La Commissione aveva aperto una procedura d’infrazione contro Roma, deferendola alla Corte che quindi “ha constatato una violazione della direttiva sulla lotta contro i ritardi di pagamento”.
Per i Giudici l’Italia “non ha assicurato che le sue pubbliche amministrazioni, quando sono debitrici nel contesto di transazioni commerciali, rispettino effettivamente termini di pagamento non superiori a 30 o 60 giorni di calendario” stabiliti dalla direttiva sul ritardo dei pagamenti.
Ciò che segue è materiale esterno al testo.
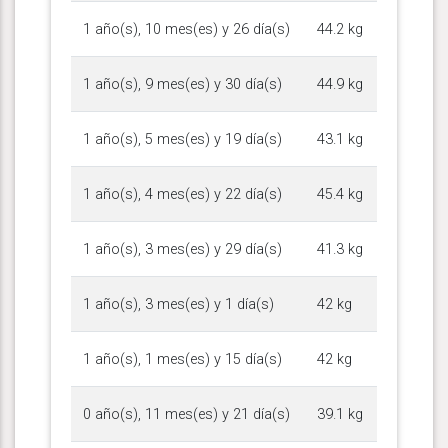
1 año(s), 10 mes(es) y 26 día(s)
44.2 kg
1 año(s), 9 mes(es) y 30 día(s)
44.9 kg
1 año(s), 5 mes(es) y 19 día(s)
43.1 kg
1 año(s), 4 mes(es) y 22 día(s)
45.4 kg
1 año(s), 3 mes(es) y 29 día(s)
41.3 kg
1 año(s), 3 mes(es) y 1 día(s)
42 kg
1 año(s), 1 mes(es) y 15 día(s)
42 kg
0 año(s), 11 mes(es) y 21 día(s)
39.1 kg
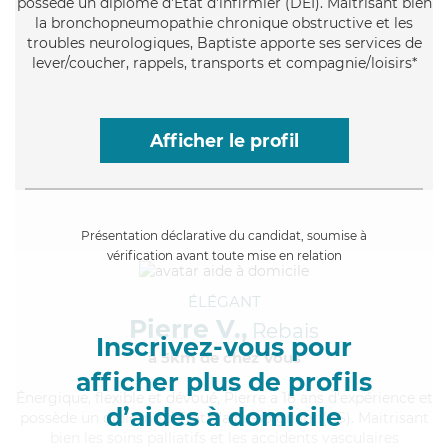
possède un diplôme d'Etat d'infirmier (DEI). Maitrisant bien
la bronchopneumopathie chronique obstructive et les
troubles neurologiques, Baptiste apporte ses services de
lever/coucher, rappels, transports et compagnie/loisirs*
Afficher le profil
Présentation déclarative du candidat, soumise à
vérification avant toute mise en relation
ÉLÉGANT
Pierre V.,
Rebais
Inscrivez-vous pour
à 5km de chez Vous
afficher plus de profils
Énergique
, flexible et dévoué, Pierre a 18 ans d'expérience et
d’aides à domicile
possède un diplôme d'Etat d'aide-soignant (AS). Maitrisant
bien les soins palliatifs et les accidents vasculaires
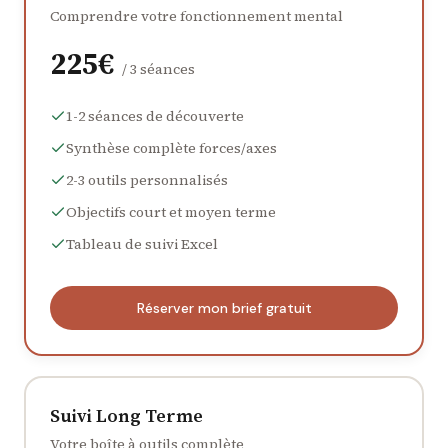
Comprendre votre fonctionnement mental
225
€
/
3 séances
1-2 séances de découverte
Synthèse complète forces/axes
2-3 outils personnalisés
Objectifs court et moyen terme
Tableau de suivi Excel
Réserver mon brief gratuit
Suivi Long Terme
Votre boîte à outils complète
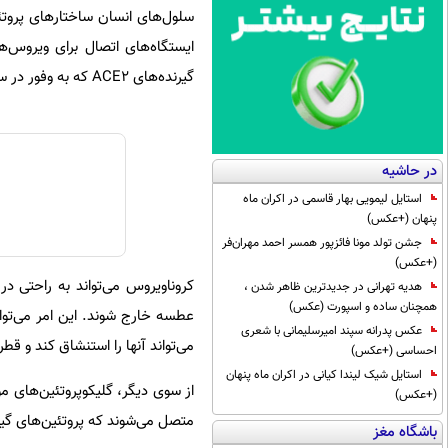
ایستگاه‌های اتصال برای ویروس‌
گیرنده‌های ACE2 که به وفور در سیستم تنفسی فوقانی از جمله بینی و گلو وجود دارند، متصل شود.
در حاشیه
استایل لیمویی بهار قاسمی در اکران ماه
پنهان (+عکس)
جشن تولد مونا فائزپور همسر احمد مهران‌فر
(+عکس)
کروناویروس می‌تواند به راحتی در
هدیه تهرانی در جدیدترین ظاهر شدن ،
همچنان ساده و اسپورت (عکس)
عطسه خارج شوند. این امر می‌توان
عکس پدرانه سپند امیرسلیمانی با شعری
می‌تواند آنها را استنشاق کند و قطر
احساسی (+عکس)
استایل شیک لیندا کیانی در اکران ماه پنهان
(+عکس)
متصل می‌شوند که پروتئین‌های گیر
باشگاه مغز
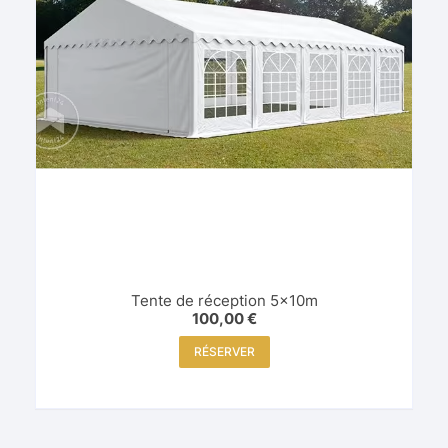
Tente de réception 5x10m
100,00
€
RÉSERVER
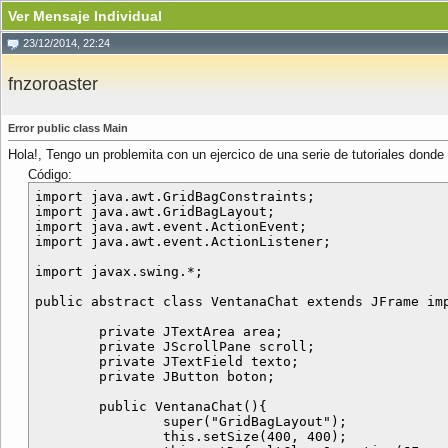
Ver Mensaje Individual
23/12/2014, 22:24
fnzoroaster
Error public class Main
Hola!, Tengo un problemita con un ejercico de una serie de tutoriales donde
Código:
import java.awt.GridBagConstraints;

import java.awt.GridBagLayout;

import java.awt.event.ActionEvent;

import java.awt.event.ActionListener;

import javax.swing.*;

public abstract class VentanaChat extends JFrame imp
	private JTextArea area;

	private JScrollPane scroll;

	private JTextField texto;

	private JButton boton;

	public VentanaChat(){

		super("GridBagLayout");

		this.setSize(400, 400);
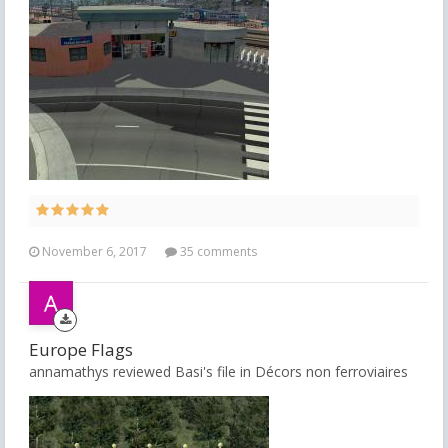
November 6, 2017
35 comments
Europe Flags
annamathys reviewed Basi's file in
Décors non ferroviaires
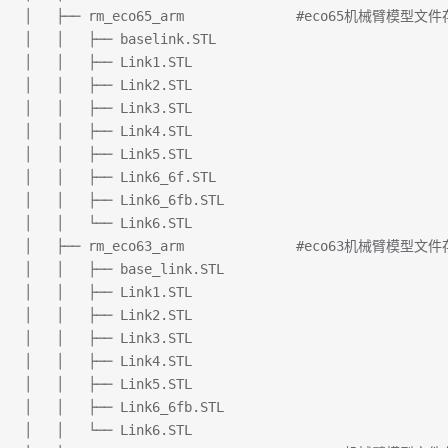
│   ├── rm_eco65_arm              #eco65机械臂模型
│   │   ├── baselink.STL
│   │   ├── Link1.STL
│   │   ├── Link2.STL
│   │   ├── Link3.STL
│   │   ├── Link4.STL
│   │   ├── Link5.STL
│   │   ├── Link6_6f.STL
│   │   ├── Link6_6fb.STL
│   │   └── Link6.STL
│   ├── rm_eco63_arm              #eco63机械臂模型
│   │   ├── base_link.STL
│   │   ├── Link1.STL
│   │   ├── Link2.STL
│   │   ├── Link3.STL
│   │   ├── Link4.STL
│   │   ├── Link5.STL
│   │   ├── Link6_6fb.STL
│   │   └── Link6.STL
La Commissione, a cui molti operatori economici e associazioni italiane avevano rivolto varie denunce per i tempi eccessivamente lunghi in cui sistematicamente le pubbliche amministrazioni italiane saldano le proprie fatture, ha proposto contro l’Italia un ricorso per inadempimento dinanzi alla Corte.
L’Italia ha sostenuto, a propria difesa, che la direttiva 2011/7 impone unicamente agli Stati membri di garantire termini massimi di pagamento “conformi” e di “prevedere il diritto dei creditori, in caso di mancato rispetto di tali termini, a interessi di mora e al risarcimento dei costi di recupero”.
Secondo l’Italia, le disposizioni della direttiva “non impongono, invece, agli Stati membri di garantire l’effettiva osservanza, in qualsiasi circostanza, dei suddetti termini da parte delle loro pubbliche amministrazioni”.
Ma la Corte ha respinto tale argomentazione, si legge nella sentenza.
Inoltre, secondo i Giudici, anche se la situazione dei ritardi di pagamento delle pubbliche amministrazioni “sia in via di miglioramento in questi ultimi anni”, non impedisce ai giudici di dichiarare che “la Repubblica italiana è venuta meno agli obblighi ad essa incombenti in forza del diritto dell’Unione”.
Perché “l’esistenza di un inadempimento deve essere valutata in relazione alla situazione dello Stato membro alla scadenza del termine stabilito nel parere motivato”, cioè il secondo passo della procedura d’infrazione.